EXERCISE INPUT >>
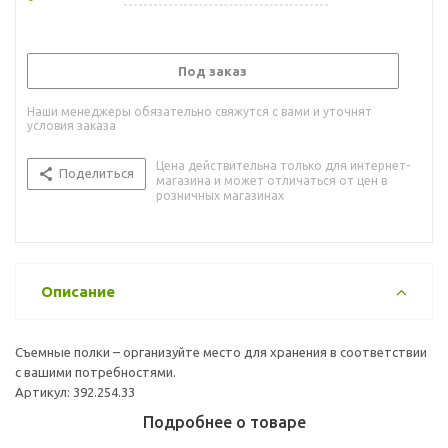
Под заказ
Наши менеджеры обязательно свяжутся с вами и уточнят
условия заказа
Цена действительна только для интернет-
Поделиться
магазина и может отличаться от цен в
розничных магазинах
Описание
Съемные полки – организуйте место для хранения в соответствии
с вашими потребностями.
Артикул: 392.254.33
Подробнее о товаре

TASK >> Restate the material word for word; no picture should appear in the copy.

SOLUTION TO THE EXERCISE >>
Под заказ
Наши менеджеры обязательно свяжутся с вами и уточнят
условия заказа
Цена действительна только для интернет-
Поделиться
магазина и может отличаться от цен в
розничных магазинах
Описание
Съемные полки – организуйте место для хранения в соответствии
с вашими потребностями.
Артикул: 392.254.33
Подробнее о товаре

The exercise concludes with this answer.